Tubes we can try: 1"OD with 0.05" wall thickness. But let's look at McMaster: https://www.mcmaster.com/metals

Yea the 1", 0.051" seems legit. The 0.75", 0.039" also seems pretty valid. We want to use tub sizes we know are actually available of course. We would also want to simulate with this version of titanium because that of course would change the FEA. We will change that after this solve.

____ I think that tube is too small to mesh ____

Let's try with the 1" OD and the 0.898" ID and see what happens... we'll make the mesh size 5mm this time and keep increasing it until it doesn't fail. It is warning us while meshing the tubes are thing. Yea... don't know how accurate FEA will be that's why we'll back it up with hand-calc. Make that 10mm mesh... jeez.

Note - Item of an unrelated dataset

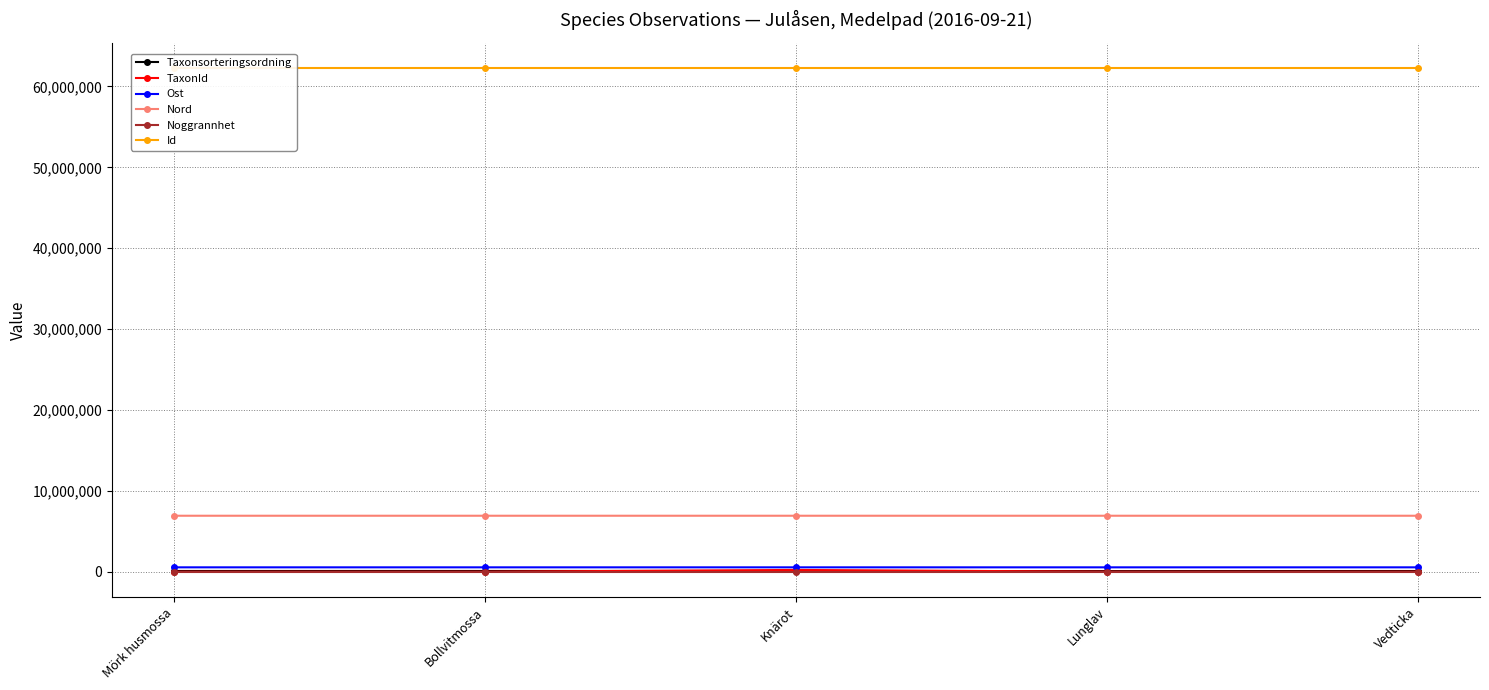

True or false: Id and TaxonId intersect in this chart.

False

So because of how thin the parts here are, it might be worth looking into a better simulation technique: https://forums.autodesk.com/t5/tag/SIMSOLID/tg-p/board-id/124 SIMSOLID is a new type of FEA that lets you simulate things better. Worst case, we'll move over to solidworks as fusion seems to not be handling this well at all.

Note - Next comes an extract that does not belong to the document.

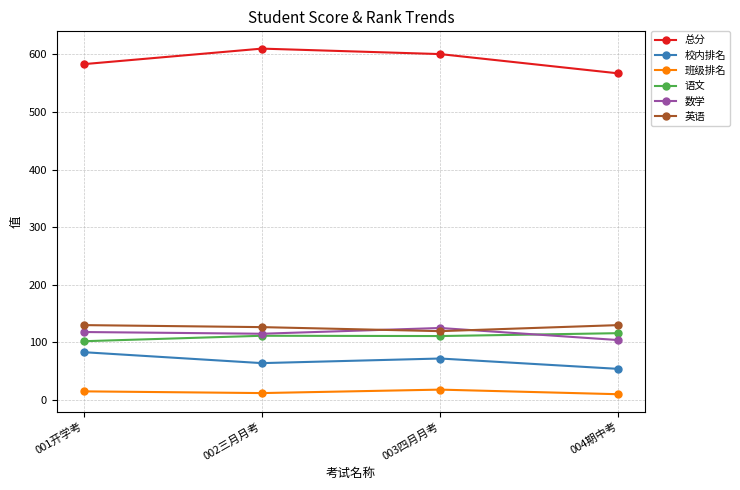

What is the maximum value for 校内排名?

83.0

We re-started fusion and set the mesh size to 1mm because the wall thickness is slightly larger than a few mm. yay. now we get geometry error. I think we're going to re-create the simulation study and just start-over.

Okay I think the tubes are just WAY TOO THIN. We have to find something better. Let's make the OD 1in and the thickness 3mm. At least we'll get a solve. We're going to use 10mm mesh size. Let's see if this thing will at least fix that safety factor.

So here's the location of the minimum safety factor. It's so small I can't even see it so I'm going to have to think about how to optimize this design Everything except this one area is completely fine. So what we'll probably do is change the geometry of the circular connecting unit.

Anything else -- it seems like we get a meshing error. So instead of fixing that first -- we just are going to fix circle area. I'm just going to increase the diameter to 5in (not 3in).

So now we see the safety factor increased by the tiniest amount. So we need to re-think this design overall. The safety factor everywhere is more than 8 because of how strong it is, and then there's this one tiny location with a 1.76 safety factor.

Now here's the thing, the forces the frame is experiencing are not as high as what would be experienced (I can't believe I'm saying that). We want to re-think this design a little bit. The reason we want to use TUBE is because otherwise we can't weld something like this frame. We need to think about how we would make something while we're designing something of course.

If this thing keeps doing this, I'm going to make multiple files with different diameters, export them, and import them into solidworks to run simulations. That might work better (and be more accurate).

In your face fusion. I keep getting this weird geometry error that makes no sense. I think we're going to try some hand calc to figure out what the forces are where and what diameters we should go to.

We're going to work on this more later. You can't design a whole chassis in one day.